# What to get?



## carmenh (Dec 20, 2009)

I have a fairly mature 90g reef tank (at this point, mostly soft corals) that, until his recent passing due to injury, was home to a fugu puffer. I am a pufferholic and would love to have another type, but it's my understanding that none is really reef-compatible. Anyone have any input on types that might be less detrimetal to corals?
If not, a fish that caught my eye is the six-line wrasse. BA's Oakville had a lot of them and their behavior was quite comical. And i think the tank might have flatworms, so they could help with that...
So my basic questions are: puffer, yes or no. And if no: 6 line wrasse? Any other suggestions on relatively easy, inexpensive marine fish? I don't really want to buy livestock at BA. Anyone know who else has these in stock?


----------



## ameekplec. (May 1, 2008)

Porcupine puffers get big, but they're relatively reef safe - a friend had one in a 120g (he upgraded to a 250g recently), and it's a hilarious big guy. Kind of like a dog!

Sixlines are fun to watch, and really beautiful too. What other fish do you have in the 90?
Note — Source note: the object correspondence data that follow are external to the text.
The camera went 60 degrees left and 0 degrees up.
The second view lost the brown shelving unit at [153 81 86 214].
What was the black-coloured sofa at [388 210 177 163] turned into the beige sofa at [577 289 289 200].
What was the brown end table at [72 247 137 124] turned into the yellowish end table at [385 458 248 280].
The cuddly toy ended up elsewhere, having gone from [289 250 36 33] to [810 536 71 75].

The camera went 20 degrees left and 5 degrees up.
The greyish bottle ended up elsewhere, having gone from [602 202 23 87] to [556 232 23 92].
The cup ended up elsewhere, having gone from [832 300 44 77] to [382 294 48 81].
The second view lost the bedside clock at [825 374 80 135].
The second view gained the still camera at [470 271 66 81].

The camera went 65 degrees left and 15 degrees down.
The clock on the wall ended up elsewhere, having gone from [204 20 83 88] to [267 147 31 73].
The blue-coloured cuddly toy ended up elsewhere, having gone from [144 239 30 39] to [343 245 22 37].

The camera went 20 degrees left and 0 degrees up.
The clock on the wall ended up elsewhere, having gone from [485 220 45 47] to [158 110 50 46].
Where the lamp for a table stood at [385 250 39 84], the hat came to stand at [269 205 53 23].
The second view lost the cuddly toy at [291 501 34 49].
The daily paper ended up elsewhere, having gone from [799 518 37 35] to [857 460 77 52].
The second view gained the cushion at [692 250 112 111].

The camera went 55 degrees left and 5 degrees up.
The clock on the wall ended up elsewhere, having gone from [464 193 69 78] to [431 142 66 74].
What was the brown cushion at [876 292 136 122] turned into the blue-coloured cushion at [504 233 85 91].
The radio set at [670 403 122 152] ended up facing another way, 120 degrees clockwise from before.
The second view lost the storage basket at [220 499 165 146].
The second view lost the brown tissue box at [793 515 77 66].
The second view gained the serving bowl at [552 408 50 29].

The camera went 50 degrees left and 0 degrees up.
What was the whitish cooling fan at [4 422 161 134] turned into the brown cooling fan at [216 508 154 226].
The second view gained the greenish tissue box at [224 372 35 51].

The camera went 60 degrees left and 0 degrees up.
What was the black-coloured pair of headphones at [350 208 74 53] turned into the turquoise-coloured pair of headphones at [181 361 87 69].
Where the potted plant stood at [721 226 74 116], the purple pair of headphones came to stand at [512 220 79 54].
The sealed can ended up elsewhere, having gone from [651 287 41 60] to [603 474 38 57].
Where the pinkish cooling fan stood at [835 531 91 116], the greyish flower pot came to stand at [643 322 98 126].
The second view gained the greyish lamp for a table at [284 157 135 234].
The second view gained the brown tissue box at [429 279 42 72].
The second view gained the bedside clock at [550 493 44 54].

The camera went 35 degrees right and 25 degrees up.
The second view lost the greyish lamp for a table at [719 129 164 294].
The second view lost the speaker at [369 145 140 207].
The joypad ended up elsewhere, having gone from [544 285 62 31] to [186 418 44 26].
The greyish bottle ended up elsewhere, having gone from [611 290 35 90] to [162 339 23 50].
Sea U Marine should have these fish regularly


----------



## carmenh (Dec 20, 2009)

I would LOVE a porc but I don't realistically expect to upgrade...
Right now there is nothing but hermit crabs in there. Douggie didn't play well with others :-/
I really have to get out to sea u marine...


----------



## conix67 (Jul 27, 2008)

That porcupine puffer in 120G is also on YouTube. Once I find a link, I'll post it.

As for Sixline, here's my experience with it

- it's a nice little fish, but really mean! You'll have hard time adding any other types of wrasse or small fishes once you have one of these guys in your tank, so be careful with it
- mine doesn't touch the flatworms, so it's a hit and miss if you're getting one for flatworm control


----------



## WateraDrop (Nov 16, 2008)

ameekplec. said:


> Sea U Marine should have these fish regularly


Veering a bit off-topic, but SeaUMarine is where my soul belongs right now lol that store is awesome!


----------



## cablemike (Jan 7, 2009)

I have a green spotted puffer in my tank.. they are brackish water but can live in full salt. just need to acclimatize them over a couple of days by bringing the salt level up.. you would need a qt tank..


----------



## carmenh (Dec 20, 2009)

I do have a huge mutant GSP in my other marine (FOWLR) tank but I don't know that I'd trust him with corals, he eats live rock for fun...
But maybe a "normal" gsp... Do you have yours with any other fish? What kind of corals do you have?
After doing lots of reading, I intend to qtine EVERY fish I add to the tank anyhow, it's just too hard to treat with corals/inverts if anything comes in...
Thanks


----------



## freddymp (Jan 15, 2010)

How about pipefish? Some of them can adapt quite well to faster moving water. They are fun to watch when they swim amongst the corals.

Boxfish and cowfish too, although IIRC they really like calmer water - it has been awhile since I kept these.


----------



## carmenh (Dec 20, 2009)

I'll look into pipefish...
Box- and cowfish need a bigger tank, mines only 90g. Otherwise or I'd love to get one!
Thanks!


----------



## cablemike (Jan 7, 2009)

my gsp is little still maybe 1.5 inches long.. he is in with all kinds of corals.. soft and hard corals.. shows no interest.. though he tries to eat the turbo snails but his mouth is still too small.. but he eats frozen mysis now and has no interest in the snails anymore.


----------